The latest extension expires in 10 days and Lenderking said all parties interested in peace in Yemen are studying the way forward to reach a lasting political settlement.
“We are seeing strong signals from the Kingdom of Saudi Arabia, from the United Arab Emirates and from the Sultanate of Oman,” he said. “And again, within the (five permanent members of the UN Security Council) there is a convergence of views that there is no military solution to the Yemen conflict, that there must be a process to reach a political settlement.
“I can say that there is genuine consensus in the international community that the ceasefire will be expanded and the benefits accruing to Yemenis from the ceasefire will be further developed.”
Lenderking said the US “would like to see more oil entering the market through the Port of Hodeidah and being used to power food mills, hospitals, schools and the transportation network.”
He said even the Iranian authorities that support the Houthis welcomed the ceasefire “both in April and in June.” But he added that “we need Iranian behavior to match these positive responses to the ceasefire,” urging the Tehran regime to stop arming and training the Houthis.
The Houthis control the ports of Yemen’s western Red Sea, including Ras Issa, where the Safer is anchored. The UN had been negotiating with the rebel group for years to get permission for experts to inspect the tanker. Both sides signed a memorandum of understanding in March authorizing a four-month emergency operation to eliminate the immediate threat by transferring the oil on the tanker to another ship.
“We are very keen to put an end to this potential catastrophe,” Yemeni Foreign Minister Ahmed Awad bin Mubarak told Arab News on Wednesday at an event hosted by the Dutch consulate general in New York.
“We support all UN initiatives… Yemen cannot afford such a catastrophe. It would cost Yemen more than $21 billion directly. Not only would it damage the Red Sea, but the effects would be detrimental to the planet.”
Longer term, the MOU envisages replacing the Safer with a vessel that can safely hold a similar amount of oil within 18 months.
“We are relying on the United Nations and the international community to ensure this plan is implemented and to avoid disruptions delaying the process,” Hannah Omar of the King Salman Humanitarian Aid and Relief Center told Arab News.
“It is really important for us to end this disaster and ensure that the Red Sea is safer after this implementation.”
The Safer’s structure, equipment and operating systems have deteriorated over the years, leaving it at risk of leaking, exploding or catching fire. The UN has warned for years that an oil spill could be four times the size of the Exxon Valdez disaster off the coast of Alaska in 1989, which is still considered the world’s worst oil spill in terms of environmental damage.
Experts estimate that a major leak could severely damage Red Sea ecosystems, on which some 30 million people, including 1.6 million Yemenis, depend, according to the UN.

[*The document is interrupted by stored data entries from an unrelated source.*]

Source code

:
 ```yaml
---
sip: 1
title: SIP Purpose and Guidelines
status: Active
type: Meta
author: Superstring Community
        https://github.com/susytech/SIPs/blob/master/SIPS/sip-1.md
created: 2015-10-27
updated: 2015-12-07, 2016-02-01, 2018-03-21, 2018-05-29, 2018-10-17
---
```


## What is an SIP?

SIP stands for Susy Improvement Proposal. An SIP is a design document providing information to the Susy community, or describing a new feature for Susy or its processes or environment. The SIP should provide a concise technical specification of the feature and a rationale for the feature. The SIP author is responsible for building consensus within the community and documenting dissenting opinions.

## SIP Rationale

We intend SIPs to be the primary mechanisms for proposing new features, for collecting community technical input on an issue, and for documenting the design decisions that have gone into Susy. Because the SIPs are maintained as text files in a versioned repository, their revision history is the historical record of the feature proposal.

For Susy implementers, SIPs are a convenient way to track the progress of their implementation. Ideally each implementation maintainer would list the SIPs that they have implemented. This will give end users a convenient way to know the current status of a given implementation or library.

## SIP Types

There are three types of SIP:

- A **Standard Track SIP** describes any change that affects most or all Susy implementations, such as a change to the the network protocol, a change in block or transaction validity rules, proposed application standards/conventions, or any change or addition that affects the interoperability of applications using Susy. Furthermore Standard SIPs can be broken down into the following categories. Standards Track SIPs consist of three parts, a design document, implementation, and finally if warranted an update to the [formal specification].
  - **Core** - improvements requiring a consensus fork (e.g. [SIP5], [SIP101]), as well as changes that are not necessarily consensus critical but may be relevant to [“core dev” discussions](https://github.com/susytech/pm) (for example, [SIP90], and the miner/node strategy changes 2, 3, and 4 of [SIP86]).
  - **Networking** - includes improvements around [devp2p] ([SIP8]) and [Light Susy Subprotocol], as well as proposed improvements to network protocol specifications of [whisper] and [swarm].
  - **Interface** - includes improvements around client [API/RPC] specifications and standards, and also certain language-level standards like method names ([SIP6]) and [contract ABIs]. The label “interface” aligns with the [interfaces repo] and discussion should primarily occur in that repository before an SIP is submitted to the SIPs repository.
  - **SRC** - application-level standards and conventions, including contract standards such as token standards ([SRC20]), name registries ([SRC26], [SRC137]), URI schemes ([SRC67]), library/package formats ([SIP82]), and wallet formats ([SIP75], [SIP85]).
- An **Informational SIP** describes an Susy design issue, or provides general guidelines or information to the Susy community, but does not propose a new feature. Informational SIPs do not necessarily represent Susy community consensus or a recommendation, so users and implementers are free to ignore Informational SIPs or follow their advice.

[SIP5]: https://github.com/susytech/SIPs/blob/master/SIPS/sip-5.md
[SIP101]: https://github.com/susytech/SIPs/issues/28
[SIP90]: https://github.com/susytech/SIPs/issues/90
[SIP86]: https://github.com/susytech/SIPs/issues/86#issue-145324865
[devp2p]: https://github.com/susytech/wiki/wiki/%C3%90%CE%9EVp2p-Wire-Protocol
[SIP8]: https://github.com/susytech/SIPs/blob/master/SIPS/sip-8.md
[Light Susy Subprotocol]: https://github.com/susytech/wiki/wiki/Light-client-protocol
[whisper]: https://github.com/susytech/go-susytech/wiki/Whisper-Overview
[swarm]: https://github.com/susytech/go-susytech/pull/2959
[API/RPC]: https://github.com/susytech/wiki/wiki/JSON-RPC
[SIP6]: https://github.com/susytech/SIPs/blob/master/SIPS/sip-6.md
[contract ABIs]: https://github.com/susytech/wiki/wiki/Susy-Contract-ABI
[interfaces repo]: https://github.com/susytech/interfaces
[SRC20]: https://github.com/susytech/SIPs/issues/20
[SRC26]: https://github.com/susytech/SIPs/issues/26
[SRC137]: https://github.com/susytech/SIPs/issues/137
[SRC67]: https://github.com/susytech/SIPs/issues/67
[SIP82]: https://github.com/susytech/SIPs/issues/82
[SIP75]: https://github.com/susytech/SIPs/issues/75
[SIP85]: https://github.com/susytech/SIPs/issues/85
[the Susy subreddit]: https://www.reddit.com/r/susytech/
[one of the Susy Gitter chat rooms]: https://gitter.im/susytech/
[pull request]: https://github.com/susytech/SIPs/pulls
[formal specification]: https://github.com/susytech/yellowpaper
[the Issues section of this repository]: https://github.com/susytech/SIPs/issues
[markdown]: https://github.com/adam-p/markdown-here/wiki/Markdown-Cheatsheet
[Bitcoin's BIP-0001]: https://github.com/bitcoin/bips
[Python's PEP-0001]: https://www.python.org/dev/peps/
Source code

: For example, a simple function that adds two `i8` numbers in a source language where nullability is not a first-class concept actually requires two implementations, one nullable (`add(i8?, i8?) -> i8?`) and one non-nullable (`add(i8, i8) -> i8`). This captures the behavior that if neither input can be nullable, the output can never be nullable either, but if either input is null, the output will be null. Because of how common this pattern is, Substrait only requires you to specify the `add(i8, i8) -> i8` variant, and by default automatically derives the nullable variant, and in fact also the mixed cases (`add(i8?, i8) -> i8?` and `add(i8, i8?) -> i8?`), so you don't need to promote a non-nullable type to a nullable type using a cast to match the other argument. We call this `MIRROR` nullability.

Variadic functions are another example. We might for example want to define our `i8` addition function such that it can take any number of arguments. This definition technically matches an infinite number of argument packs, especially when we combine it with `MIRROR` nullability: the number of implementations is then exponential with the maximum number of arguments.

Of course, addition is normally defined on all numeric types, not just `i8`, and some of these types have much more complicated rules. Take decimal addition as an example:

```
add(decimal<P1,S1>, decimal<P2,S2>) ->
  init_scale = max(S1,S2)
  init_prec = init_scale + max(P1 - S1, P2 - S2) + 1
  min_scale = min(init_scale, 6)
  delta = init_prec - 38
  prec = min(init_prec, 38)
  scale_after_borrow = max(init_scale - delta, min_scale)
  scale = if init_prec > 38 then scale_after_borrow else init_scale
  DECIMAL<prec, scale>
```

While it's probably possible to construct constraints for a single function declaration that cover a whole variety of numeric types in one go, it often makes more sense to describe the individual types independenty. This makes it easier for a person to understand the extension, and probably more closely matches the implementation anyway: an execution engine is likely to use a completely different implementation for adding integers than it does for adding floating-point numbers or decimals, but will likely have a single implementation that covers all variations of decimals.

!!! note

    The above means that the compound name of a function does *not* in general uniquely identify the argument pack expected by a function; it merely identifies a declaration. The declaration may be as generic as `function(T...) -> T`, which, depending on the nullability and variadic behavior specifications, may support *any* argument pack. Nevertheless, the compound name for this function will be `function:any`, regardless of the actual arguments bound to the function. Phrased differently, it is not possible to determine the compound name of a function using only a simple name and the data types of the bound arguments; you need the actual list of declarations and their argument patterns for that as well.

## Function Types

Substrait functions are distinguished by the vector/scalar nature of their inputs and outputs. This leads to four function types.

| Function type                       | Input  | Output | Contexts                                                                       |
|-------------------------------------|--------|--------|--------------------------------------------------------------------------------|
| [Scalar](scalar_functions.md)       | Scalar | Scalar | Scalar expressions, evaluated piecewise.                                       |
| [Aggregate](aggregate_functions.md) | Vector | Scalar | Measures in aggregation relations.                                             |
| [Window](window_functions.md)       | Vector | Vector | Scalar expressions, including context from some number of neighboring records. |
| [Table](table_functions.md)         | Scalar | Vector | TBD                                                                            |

The emergency has lasted for five years, but funding commitments only began in the spring of this year.
The Netherlands’ total pledge of US$14 million was a significant contribution to the first phase’s goal.
Marc Gerristen, director for the Middle East and North Africa at the country’s foreign ministry, told Arab News that the delay in reaching the funding target was largely because it took time to convince people of the need to contribute.
“It’s obviously very complicated to raise awareness when the scale of the problem isn’t fully clear,” he said, adding that the first challenge is therefore to make sure everyone understands the scale and severity of the situation .
“The UN played a very important role in this,” he said. “So this is something that was a collective effort, spearheaded by the UN. But when it came to mobilizing resources, getting others to commit, that started about a year or two ago.
“This is where the UN was looking for a leading country, and this is where we (the Netherlands) sort of took off the gloves and happily took on that role.”